■ **Excerpt**:
◆ ◆ ◆ ◆ ◆ ◆ ◆

Voters will get another chance to strip the words “and Providence Plantations” from Rhode Island‘s formal name after lawmakers approved a joint resolution to put the question on the November ballot.
Although the word “plantations” in Rhode Island’s name does not specifically refer to a place where slaves labored, it elicits such imagery, say sponsors of the bill approved Thursday.
“The images that come to mind when I hear the word ‘plantations’ are the inhuman and degrading treatment of the African Americans who came before me, families ripped apart by slave sales, rapes, castrations and lynchings. It is a hurtful term to so many of us,” state Sen. Harold Metts, D-Providence, one of the bill’s sponsors, said in a statement.
Metts, who traces his own family history to a Virginia plantation, points out that Rhode Island built its colonial economy on being a leader in the slave trade.
Rhode Island was incorporated as The State of Rhode Island and Providence Plantations when it ratified the Constitution in 1790, but the name dates to pre-Revolutionary times.
A similar effort a decade ago failed overwhelmingly.
But calls to drop the word “plantations” from the state name have intensified recently as protesters nationwide demand racial justice in the aftermath of the May 25 death of George Floyd at the hands of Minneapolis police.

◆ ◆ ◆ ◆ ◆ ◆ ◆

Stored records
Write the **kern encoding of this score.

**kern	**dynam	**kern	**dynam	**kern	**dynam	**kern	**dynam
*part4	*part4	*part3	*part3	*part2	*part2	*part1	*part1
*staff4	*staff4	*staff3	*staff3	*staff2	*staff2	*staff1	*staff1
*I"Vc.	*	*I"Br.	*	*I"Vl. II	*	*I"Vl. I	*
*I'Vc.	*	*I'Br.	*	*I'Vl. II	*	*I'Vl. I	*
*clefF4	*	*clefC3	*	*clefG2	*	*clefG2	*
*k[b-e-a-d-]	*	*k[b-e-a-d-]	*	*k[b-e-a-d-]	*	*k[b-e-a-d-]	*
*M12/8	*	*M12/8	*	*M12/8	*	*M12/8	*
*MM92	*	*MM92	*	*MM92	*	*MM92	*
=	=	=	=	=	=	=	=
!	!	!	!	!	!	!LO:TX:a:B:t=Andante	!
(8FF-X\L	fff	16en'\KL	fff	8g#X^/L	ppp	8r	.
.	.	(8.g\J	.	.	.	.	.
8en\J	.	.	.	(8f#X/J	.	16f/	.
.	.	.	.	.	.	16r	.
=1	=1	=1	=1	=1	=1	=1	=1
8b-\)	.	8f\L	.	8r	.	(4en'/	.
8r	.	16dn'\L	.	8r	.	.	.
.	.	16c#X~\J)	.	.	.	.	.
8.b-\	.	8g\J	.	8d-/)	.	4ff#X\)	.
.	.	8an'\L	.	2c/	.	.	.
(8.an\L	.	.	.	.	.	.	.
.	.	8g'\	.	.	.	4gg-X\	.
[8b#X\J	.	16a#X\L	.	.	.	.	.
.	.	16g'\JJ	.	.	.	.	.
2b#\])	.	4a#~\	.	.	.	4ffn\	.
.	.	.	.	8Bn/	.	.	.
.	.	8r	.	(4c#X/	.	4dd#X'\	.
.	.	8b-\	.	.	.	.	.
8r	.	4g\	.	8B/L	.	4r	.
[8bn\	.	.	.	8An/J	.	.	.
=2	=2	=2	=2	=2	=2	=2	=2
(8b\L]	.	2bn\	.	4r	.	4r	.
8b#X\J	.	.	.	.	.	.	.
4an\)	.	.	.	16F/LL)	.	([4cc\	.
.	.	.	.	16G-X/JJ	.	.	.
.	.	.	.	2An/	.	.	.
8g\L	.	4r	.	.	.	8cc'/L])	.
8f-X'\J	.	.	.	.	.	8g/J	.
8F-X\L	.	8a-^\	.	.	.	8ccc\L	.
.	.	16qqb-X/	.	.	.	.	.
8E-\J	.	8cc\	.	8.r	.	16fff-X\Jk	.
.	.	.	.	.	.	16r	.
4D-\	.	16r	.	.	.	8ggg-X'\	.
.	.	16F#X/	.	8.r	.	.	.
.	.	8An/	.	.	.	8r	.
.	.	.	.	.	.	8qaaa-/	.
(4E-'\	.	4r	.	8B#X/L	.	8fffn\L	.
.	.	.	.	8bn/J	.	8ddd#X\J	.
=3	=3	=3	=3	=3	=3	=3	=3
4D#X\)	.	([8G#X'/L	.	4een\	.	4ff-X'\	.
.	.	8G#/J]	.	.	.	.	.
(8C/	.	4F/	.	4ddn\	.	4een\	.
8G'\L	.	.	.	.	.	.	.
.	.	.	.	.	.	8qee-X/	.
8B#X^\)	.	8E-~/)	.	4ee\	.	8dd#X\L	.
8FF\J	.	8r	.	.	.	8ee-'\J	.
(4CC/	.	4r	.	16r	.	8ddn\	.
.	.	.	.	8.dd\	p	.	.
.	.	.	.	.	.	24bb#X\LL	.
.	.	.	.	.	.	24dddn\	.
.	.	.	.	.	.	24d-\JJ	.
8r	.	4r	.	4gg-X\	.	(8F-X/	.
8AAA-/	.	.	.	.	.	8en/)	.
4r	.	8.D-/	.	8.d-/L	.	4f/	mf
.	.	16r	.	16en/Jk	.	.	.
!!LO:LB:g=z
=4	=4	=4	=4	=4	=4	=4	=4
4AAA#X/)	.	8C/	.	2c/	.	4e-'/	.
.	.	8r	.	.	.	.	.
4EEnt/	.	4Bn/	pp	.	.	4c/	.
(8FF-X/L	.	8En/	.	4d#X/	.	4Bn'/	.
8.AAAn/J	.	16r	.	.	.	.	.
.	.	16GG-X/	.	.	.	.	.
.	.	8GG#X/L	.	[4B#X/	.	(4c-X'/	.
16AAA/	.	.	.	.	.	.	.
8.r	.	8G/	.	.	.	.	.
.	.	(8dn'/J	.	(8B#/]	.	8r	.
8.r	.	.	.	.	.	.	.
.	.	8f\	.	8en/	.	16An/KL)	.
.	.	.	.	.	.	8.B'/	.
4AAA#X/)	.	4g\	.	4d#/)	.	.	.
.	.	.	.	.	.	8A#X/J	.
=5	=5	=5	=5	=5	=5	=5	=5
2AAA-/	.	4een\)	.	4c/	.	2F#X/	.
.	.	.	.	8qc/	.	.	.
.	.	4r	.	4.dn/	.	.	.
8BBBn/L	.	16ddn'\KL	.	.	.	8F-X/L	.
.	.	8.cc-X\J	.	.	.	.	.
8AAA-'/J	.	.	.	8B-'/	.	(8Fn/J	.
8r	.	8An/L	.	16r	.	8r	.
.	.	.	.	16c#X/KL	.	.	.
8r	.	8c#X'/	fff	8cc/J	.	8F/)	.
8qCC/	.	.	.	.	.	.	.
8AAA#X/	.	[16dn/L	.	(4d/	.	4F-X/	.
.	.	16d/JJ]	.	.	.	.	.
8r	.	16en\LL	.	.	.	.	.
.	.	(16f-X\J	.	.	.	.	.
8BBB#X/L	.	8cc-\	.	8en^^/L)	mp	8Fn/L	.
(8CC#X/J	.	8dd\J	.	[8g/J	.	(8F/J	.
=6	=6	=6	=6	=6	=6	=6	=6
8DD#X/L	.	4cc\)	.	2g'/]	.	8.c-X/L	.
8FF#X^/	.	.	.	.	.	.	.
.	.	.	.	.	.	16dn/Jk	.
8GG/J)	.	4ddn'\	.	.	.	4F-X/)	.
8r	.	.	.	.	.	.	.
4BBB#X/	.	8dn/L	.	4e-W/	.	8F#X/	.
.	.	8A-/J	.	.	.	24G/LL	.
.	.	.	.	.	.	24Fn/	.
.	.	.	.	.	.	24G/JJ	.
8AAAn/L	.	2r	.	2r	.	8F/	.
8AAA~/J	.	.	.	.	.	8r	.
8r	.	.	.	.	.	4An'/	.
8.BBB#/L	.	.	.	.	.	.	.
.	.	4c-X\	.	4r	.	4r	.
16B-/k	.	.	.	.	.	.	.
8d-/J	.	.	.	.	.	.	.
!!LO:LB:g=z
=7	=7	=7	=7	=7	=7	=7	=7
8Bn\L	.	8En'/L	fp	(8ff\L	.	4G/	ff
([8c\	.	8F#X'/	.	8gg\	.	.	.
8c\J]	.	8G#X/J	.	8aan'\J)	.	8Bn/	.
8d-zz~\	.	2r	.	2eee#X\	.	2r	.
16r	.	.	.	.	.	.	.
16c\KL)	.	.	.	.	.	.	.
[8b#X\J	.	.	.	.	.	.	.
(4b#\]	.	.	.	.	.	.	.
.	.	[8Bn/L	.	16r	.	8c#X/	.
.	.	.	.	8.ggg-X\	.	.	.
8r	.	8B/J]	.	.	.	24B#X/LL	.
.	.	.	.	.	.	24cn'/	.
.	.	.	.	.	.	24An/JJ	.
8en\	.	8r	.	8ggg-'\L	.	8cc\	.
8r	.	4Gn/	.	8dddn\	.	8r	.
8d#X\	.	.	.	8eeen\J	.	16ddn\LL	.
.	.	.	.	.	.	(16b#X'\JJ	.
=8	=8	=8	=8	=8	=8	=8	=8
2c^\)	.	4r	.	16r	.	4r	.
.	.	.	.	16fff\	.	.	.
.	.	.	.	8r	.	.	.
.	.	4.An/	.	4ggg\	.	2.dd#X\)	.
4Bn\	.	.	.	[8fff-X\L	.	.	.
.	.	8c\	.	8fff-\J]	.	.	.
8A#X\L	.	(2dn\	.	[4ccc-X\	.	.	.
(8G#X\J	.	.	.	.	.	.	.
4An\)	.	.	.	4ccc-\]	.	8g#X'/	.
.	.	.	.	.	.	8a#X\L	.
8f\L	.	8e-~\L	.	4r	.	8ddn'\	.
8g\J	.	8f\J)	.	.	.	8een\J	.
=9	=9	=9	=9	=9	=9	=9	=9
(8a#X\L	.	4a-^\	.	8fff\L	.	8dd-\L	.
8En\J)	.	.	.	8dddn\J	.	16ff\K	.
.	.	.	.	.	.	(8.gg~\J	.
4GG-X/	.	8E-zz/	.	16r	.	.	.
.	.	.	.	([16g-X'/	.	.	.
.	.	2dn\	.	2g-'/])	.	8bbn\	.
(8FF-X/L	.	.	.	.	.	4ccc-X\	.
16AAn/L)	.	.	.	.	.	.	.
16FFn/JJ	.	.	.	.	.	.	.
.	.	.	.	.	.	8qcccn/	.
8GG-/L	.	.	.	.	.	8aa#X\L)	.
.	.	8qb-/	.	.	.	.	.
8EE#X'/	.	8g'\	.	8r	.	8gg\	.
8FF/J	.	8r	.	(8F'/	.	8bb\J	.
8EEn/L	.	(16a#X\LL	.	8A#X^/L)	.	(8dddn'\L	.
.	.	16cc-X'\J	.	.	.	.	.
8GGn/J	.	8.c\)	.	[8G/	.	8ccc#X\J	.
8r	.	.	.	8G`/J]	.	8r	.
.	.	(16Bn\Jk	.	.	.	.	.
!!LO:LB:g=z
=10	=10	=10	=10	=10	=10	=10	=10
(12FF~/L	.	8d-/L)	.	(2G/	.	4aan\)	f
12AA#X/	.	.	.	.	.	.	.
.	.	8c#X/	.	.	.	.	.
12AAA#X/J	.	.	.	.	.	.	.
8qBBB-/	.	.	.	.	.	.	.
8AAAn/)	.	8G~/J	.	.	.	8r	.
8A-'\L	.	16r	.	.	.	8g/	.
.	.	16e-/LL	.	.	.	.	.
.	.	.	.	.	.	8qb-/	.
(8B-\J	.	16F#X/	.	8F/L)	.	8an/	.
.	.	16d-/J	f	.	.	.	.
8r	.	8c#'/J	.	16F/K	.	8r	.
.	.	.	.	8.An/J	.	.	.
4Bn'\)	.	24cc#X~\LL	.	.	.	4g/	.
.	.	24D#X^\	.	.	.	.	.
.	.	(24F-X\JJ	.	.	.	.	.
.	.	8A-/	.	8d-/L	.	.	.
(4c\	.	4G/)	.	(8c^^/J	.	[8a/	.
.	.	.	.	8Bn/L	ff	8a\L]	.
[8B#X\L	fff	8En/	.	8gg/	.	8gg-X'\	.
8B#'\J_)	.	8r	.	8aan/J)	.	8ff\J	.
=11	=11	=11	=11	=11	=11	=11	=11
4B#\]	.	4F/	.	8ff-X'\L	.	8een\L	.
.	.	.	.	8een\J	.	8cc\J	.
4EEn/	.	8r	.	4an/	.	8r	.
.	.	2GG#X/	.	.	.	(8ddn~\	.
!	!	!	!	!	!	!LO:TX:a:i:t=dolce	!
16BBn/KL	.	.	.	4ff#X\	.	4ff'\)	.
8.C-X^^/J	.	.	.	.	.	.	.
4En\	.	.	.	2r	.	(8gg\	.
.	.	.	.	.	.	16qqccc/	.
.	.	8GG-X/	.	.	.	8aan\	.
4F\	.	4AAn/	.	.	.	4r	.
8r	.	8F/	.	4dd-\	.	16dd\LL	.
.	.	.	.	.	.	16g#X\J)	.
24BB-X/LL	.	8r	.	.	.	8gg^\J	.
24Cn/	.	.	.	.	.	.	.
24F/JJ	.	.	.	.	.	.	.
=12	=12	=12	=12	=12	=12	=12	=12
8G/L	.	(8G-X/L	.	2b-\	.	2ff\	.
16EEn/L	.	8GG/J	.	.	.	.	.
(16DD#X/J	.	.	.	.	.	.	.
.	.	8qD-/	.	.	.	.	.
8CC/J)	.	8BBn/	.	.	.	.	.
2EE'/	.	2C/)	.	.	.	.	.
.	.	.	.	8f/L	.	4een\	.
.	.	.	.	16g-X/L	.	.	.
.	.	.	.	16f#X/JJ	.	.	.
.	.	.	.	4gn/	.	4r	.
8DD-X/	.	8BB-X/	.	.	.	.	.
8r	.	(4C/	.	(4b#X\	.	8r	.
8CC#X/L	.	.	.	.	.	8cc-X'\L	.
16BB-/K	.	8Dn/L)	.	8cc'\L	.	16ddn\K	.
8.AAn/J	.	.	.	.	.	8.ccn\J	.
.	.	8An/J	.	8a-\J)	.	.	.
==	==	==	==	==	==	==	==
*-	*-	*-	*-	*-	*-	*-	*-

◆ ◆ ◆ ◆ ◆ ◆ ◆

■ **Required tasks**:
A. In the article on Rhode Island's name, list every image that Sen. Harold Metts says comes to mind when he hears the word "plantations."
B. Continue the article on Rhode Island's name from its last sentence.

■ **Responses to the exercise**:
A.
- The inhuman and degrading treatment of the African Americans who came before him
- Families ripped apart by slave sales
- Rapes
- Castrations
- Lynchings

B.
“When you have more than 10,000 Rhode Islanders showing up in a pandemic for a march calling for an end to police brutality and to affirm that Black Lives Matter, we can take this ugly, painful word out of the name of our beautiful state,” state Rep. Anastasia Williams, D-Providence, said in a statement.
Democratic Gov. Gina Raimondo last month signed an executive order to remove the phrase “and Providence Plantations” from some official documents and executive agency websites.
General Treasurer Seth Magaziner also said he would remove the words from the state’s checks, letterhead, citations and other correspondence, and Providence Mayor Jorge Elorza ordered the word “plantations” deleted from the state name on official city documents.
The ballot question would make the change official in the state’s constitution if approved by a simple majority of voters.